While Yale backs down from its international arts endeavor in the region, the cultural milieu situated on Abu Dhabi’s Saadiyat Island continues to grow. Renowned architect Frank Gehry, who spoke on campus yesterday, has been selected to design the Guggenheim museum in the area and architect Zaha Hadid, former visiting professor at the Yale School of Architecture, has been selected to build the district’s Performing Arts Centre.

Abu Dhabi continues to pursue ambitious and heavily funded projects in the arts, fueled both by the region’s interest in attracting tourism and a sudden influx of higher education endeavors in Qatar, Abu Dhabi and Dubai.

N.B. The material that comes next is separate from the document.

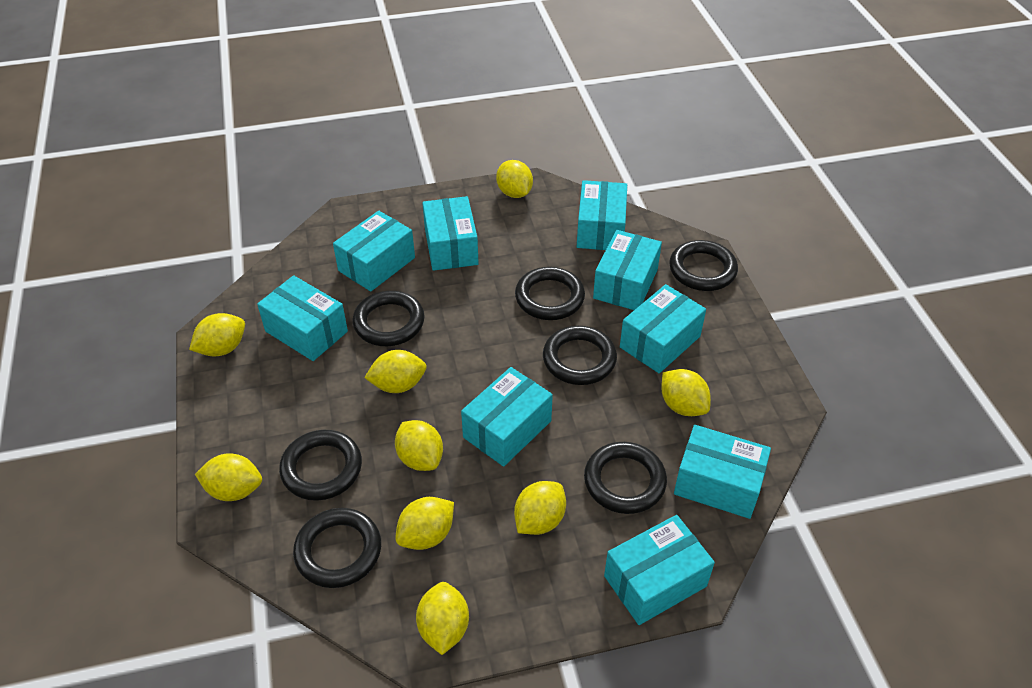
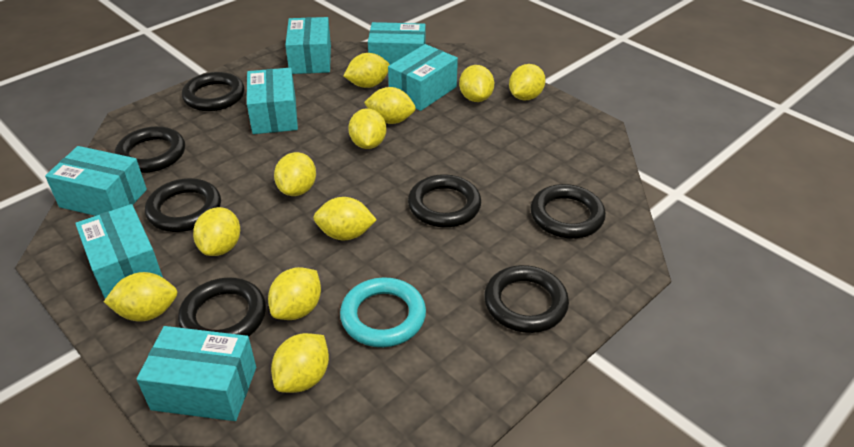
turquoise box: [257,275,348,361] [333,211,415,291] [422,196,479,271] [461,367,553,467] [577,180,627,250] [593,230,662,310] [604,515,715,625] [620,284,706,373] [674,425,771,519] = 9 -> [45,146,147,216] [75,204,163,299] [137,326,256,421] [247,68,298,134] [285,17,331,74] [368,22,426,65] [388,44,458,111] = 7
turquoise ring: none = 0 -> [340,277,426,347] = 1
yellow lemon: [189,313,245,356] [195,453,262,501] [364,350,427,393] [395,420,443,471] [396,497,454,550] [416,582,469,655] [496,160,533,198] [514,481,566,535] [661,369,711,416] = 9 -> [104,272,177,322] [193,207,240,256] [268,267,321,320] [271,333,329,393] [274,152,316,196] [313,197,377,240] [343,53,390,88] [348,108,386,149] [364,87,416,124] [459,65,494,102] [509,64,546,100] = 11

It was Abu Dhabi that first approached Yale with the suggestion of opening an institute there, according to University officials. Abu Dhabi’s government would have fully funded the institute, the officials said.

But for now, the oil-rich region will not expend its lucrative profits on an arts partnership with Yale because neither the University nor the government in Abu Dhabi could reach a “mutual agreement,” Shailor said.

Despite student concerns about the preservation of academic freedom and how Yale’s non-discrimination policy might be implemented in the Middle East, neither qualm appeared to be a factor in the negotiations. University officials maintained that the issue of granting degrees outside of New Haven is against Yale’s accepted practice and the sole reason for dropping the project.

“We were open in conveying that [a degree-granting institute] would not be what we thought we could provide, thinking that they would come to recognize that a set of programs that we were able to contemplate would be very useful for the cultural district,” Lorimer explained. “But in the end, it became clear that reasonable people can differ. It was always amicable.”

In fact, the University was not alone in its concerns about replicating the Yale experience on foreign soil. In October, when Yale officials were still talking giddily about the planned institute, a consultant specializing in strategic planning for cultural institutions explained that if Yale were to expand abroad, it would need to exactly duplicate its academic program lest the Abu Dhabi institute exist in name alone.

“You cannot have the ‘luxury Yale experience’ — the couture line — in New Haven and then the Canal Street fake version somewhere in the Middle East,” Elizabeth Ellis, principal of New York-based AEA Consulting, told the News at the time. “You must never compromise on your brand or your honor in such ventures … [or] chip away one iota of quality or core values that have made Yale, Yale or the Louvre, the Louvre.”

On Thursday, Ellis said the University’s decision probably reflected what she called a sound cost-benefit analysis.

“The rewards would have to outweigh the potential political and reputational risks to Yale,” Ellis wrote in an e-mail. “What’s in it for Yale? Abu Dhabi needs Yale, but it is not clear to me that Yale needs Abu Dhabi. … It seems to me such deals make most sense for institutions looking to raise cash and their international profile. Last time I checked, Yale needed neither.”

If nothing else, Lorimer said, the University at least was able to further familiarize itself with an area of the world in which it lacks an already established presence.

“I would say it was a disappointment that we decided not to pursue [the institute],” Lorimer said, “but it was a good learning experience about the region.”

Officials from Abu Dhabi’s Tourism Development & Investment Company did not return telephone messages this week.